Recast every line of source text in the records as a Markdown table with two columns, Row and Line, numbering each row and omitting blank lines. Leave the pictures out.

• _DATA SUPPLIED_
---+---

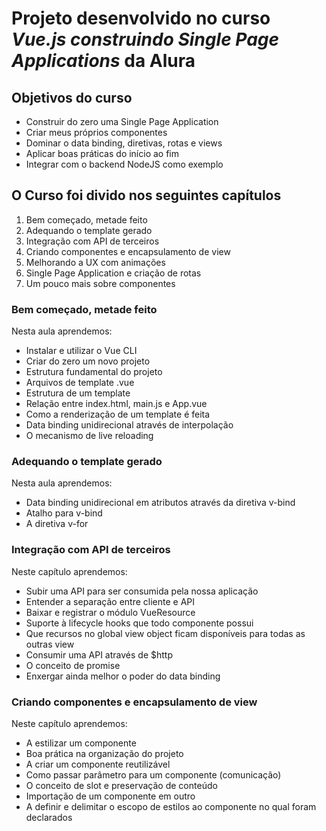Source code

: # Projeto desenvolvido no curso *Vue.js construindo Single Page Applications* da Alura

## Objetivos do curso

* Construir do zero uma Single Page Application
* Criar meus próprios componentes
* Dominar o data binding, diretivas, rotas e views
* Aplicar boas práticas do início ao fim
* Integrar com o backend NodeJS como exemplo

## O Curso foi divido nos seguintes capítulos

1. Bem começado, metade feito
2. Adequando o template gerado
3. Integração com API de terceiros
4. Criando componentes e encapsulamento de view
5. Melhorando a UX com animações
6. Single Page Application e criação de rotas
7. Um pouco mais sobre componentes

### Bem começado, metade feito

Nesta aula aprendemos:
* Instalar e utilizar o Vue CLI
* Criar do zero um novo projeto
* Estrutura fundamental do projeto
* Arquivos de template .vue
* Estrutura de um template
* Relação entre index.html, main.js e App.vue
* Como a renderização de um template é feita
* Data binding unidirecional através de interpolação
* O mecanismo de live reloading

### Adequando o template gerado

Nesta aula aprendemos:
* Data binding unidirecional em atributos através da diretiva v-bind
* Atalho para v-bind
* A diretiva v-for

### Integração com API de terceiros

Neste capítulo aprendemos:
* Subir uma API para ser consumida pela nossa aplicação
* Entender a separação entre cliente e API
* Baixar e registrar o módulo VueResource
* Suporte à lifecycle hooks que todo componente possui
* Que recursos no global view object ficam disponíveis para todas as outras view
* Consumir uma API através de $http
* O conceito de promise
* Enxergar ainda melhor o poder do data binding

### Criando componentes e encapsulamento de view

Neste capítulo aprendemos:
* A estilizar um componente
* Boa prática na organização do projeto
* A criar um componente reutilizável
* Como passar parâmetro para um componente (comunicação)
* O conceito de slot e preservação de conteúdo
* Importação de um componente em outro
* A definir e delimitar o escopo de estilos ao componente no qual foram declarados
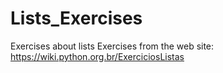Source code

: # Lists_Exercises
Exercises about lists
Exercises from the web site: https://wiki.python.org.br/ExerciciosListas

---+---

• _RESPONSE AREA_
| Row | Line |
|---|---|
| 1 | Source code |
| 2 | : # Projeto desenvolvido no curso *Vue.js construindo Single Page Applications* da Alura |
| 3 | ## Objetivos do curso |
| 4 | * Construir do zero uma Single Page Application |
| 5 | * Criar meus próprios componentes |
| 6 | * Dominar o data binding, diretivas, rotas e views |
| 7 | * Aplicar boas práticas do início ao fim |
| 8 | * Integrar com o backend NodeJS como exemplo |
| 9 | ## O Curso foi divido nos seguintes capítulos |
| 10 | 1. Bem começado, metade feito |
| 11 | 2. Adequando o template gerado |
| 12 | 3. Integração com API de terceiros |
| 13 | 4. Criando componentes e encapsulamento de view |
| 14 | 5. Melhorando a UX com animações |
| 15 | 6. Single Page Application e criação de rotas |
| 16 | 7. Um pouco mais sobre componentes |
| 17 | ### Bem começado, metade feito |
| 18 | Nesta aula aprendemos: |
| 19 | * Instalar e utilizar o Vue CLI |
| 20 | * Criar do zero um novo projeto |
| 21 | * Estrutura fundamental do projeto |
| 22 | * Arquivos de template .vue |
| 23 | * Estrutura de um template |
| 24 | * Relação entre index.html, main.js e App.vue |
| 25 | * Como a renderização de um template é feita |
| 26 | * Data binding unidirecional através de interpolação |
| 27 | * O mecanismo de live reloading |
| 28 | ### Adequando o template gerado |
| 29 | Nesta aula aprendemos: |
| 30 | * Data binding unidirecional em atributos através da diretiva v-bind |
| 31 | * Atalho para v-bind |
| 32 | * A diretiva v-for |
| 33 | ### Integração com API de terceiros |
| 34 | Neste capítulo aprendemos: |
| 35 | * Subir uma API para ser consumida pela nossa aplicação |
| 36 | * Entender a separação entre cliente e API |
| 37 | * Baixar e registrar o módulo VueResource |
| 38 | * Suporte à lifecycle hooks que todo componente possui |
| 39 | * Que recursos no global view object ficam disponíveis para todas as outras view |
| 40 | * Consumir uma API através de $http |
| 41 | * O conceito de promise |
| 42 | * Enxergar ainda melhor o poder do data binding |
| 43 | ### Criando componentes e encapsulamento de view |
| 44 | Neste capítulo aprendemos: |
| 45 | * A estilizar um componente |
| 46 | * Boa prática na organização do projeto |
| 47 | * A criar um componente reutilizável |
| 48 | * Como passar parâmetro para um componente (comunicação) |
| 49 | * O conceito de slot e preservação de conteúdo |
| 50 | * Importação de um componente em outro |
| 51 | * A definir e delimitar o escopo de estilos ao componente no qual foram declarados |
| 52 | Source code |
| 53 | : # Lists_Exercises |
| 54 | Exercises about lists |
| 55 | Exercises from the web site: https://wiki.python.org.br/ExerciciosListas |